Your answer must be the full listing below, repeated exactly, with no pictures in it.

• Information supplied:
BEGIN

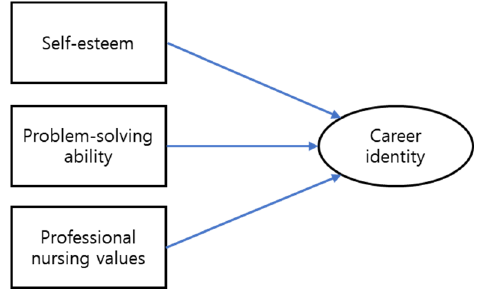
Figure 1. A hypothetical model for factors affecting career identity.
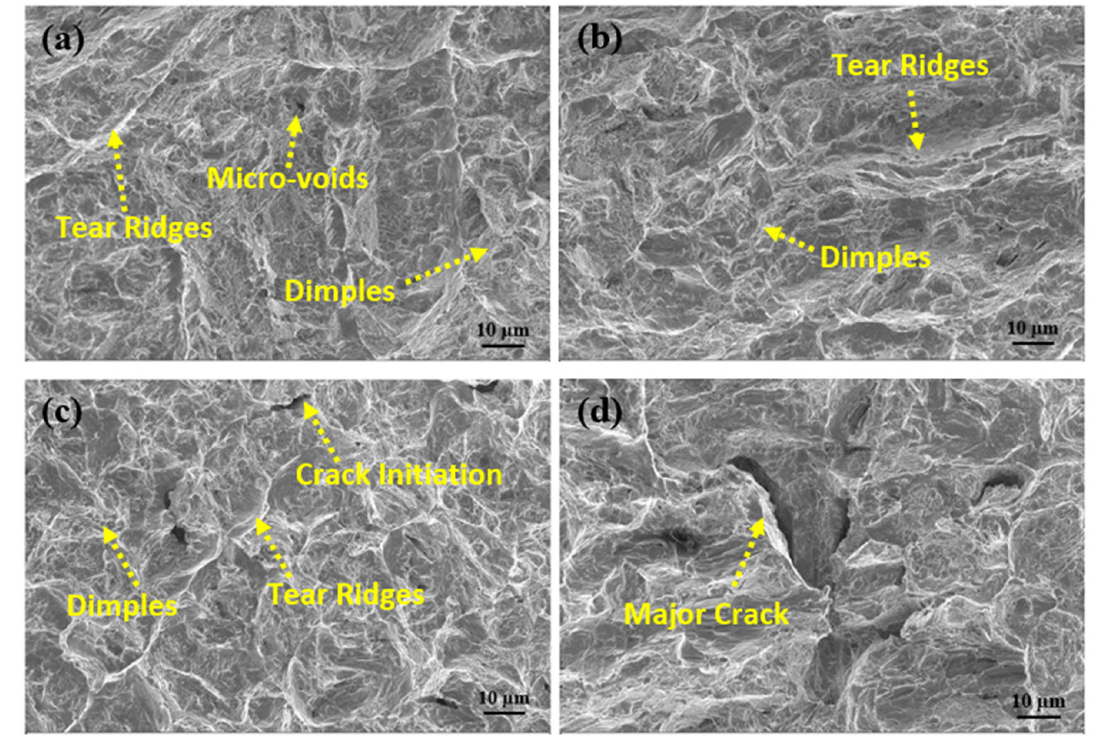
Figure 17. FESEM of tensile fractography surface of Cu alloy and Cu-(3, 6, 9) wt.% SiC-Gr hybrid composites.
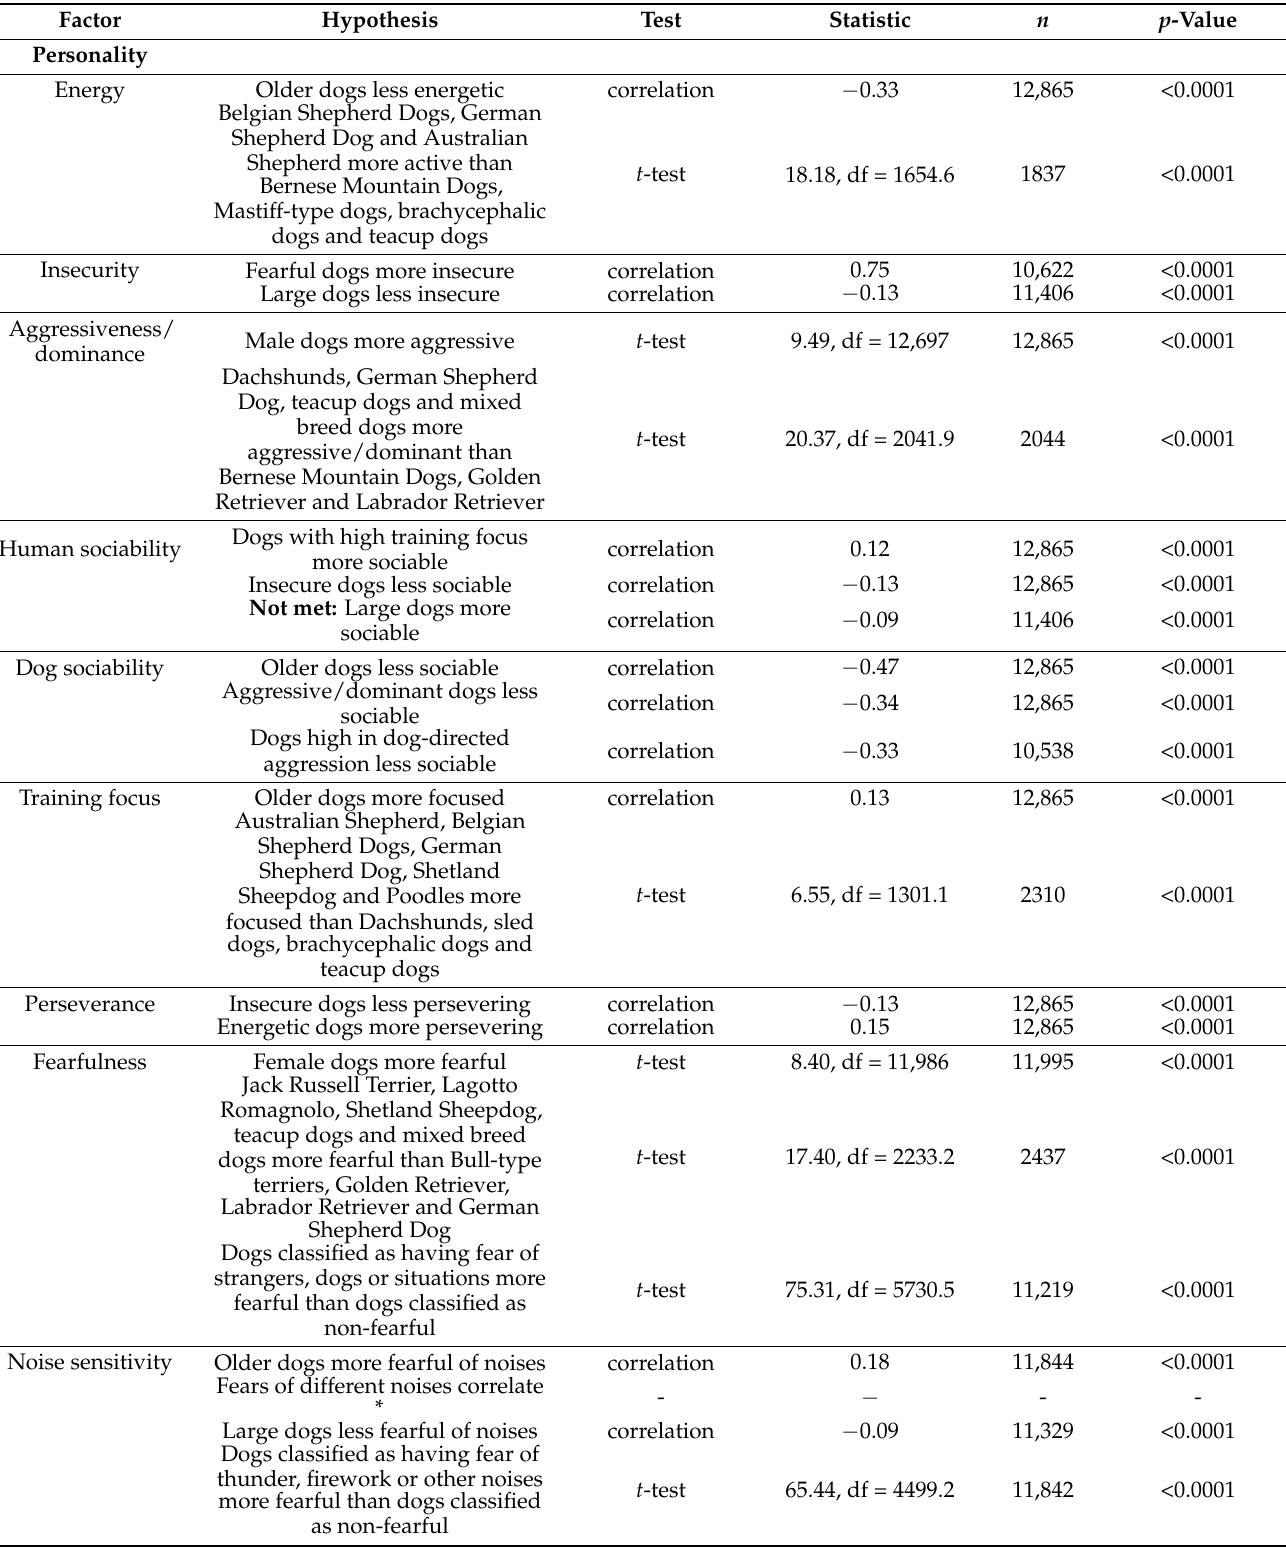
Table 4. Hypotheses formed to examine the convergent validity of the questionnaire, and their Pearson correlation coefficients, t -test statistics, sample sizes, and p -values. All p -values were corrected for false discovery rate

END

• Answer to this problem:
Figure 1. A hypothetical model for factors affecting career identity.
Figure 17. FESEM of tensile fractography surface of Cu alloy and Cu-(3, 6, 9) wt.% SiC-Gr hybrid composites.
Table 4. Hypotheses formed to examine the convergent validity of the questionnaire, and their Pearson correlation coefficients, t -test statistics, sample sizes, and p -values. All p -values were corrected for false discovery rate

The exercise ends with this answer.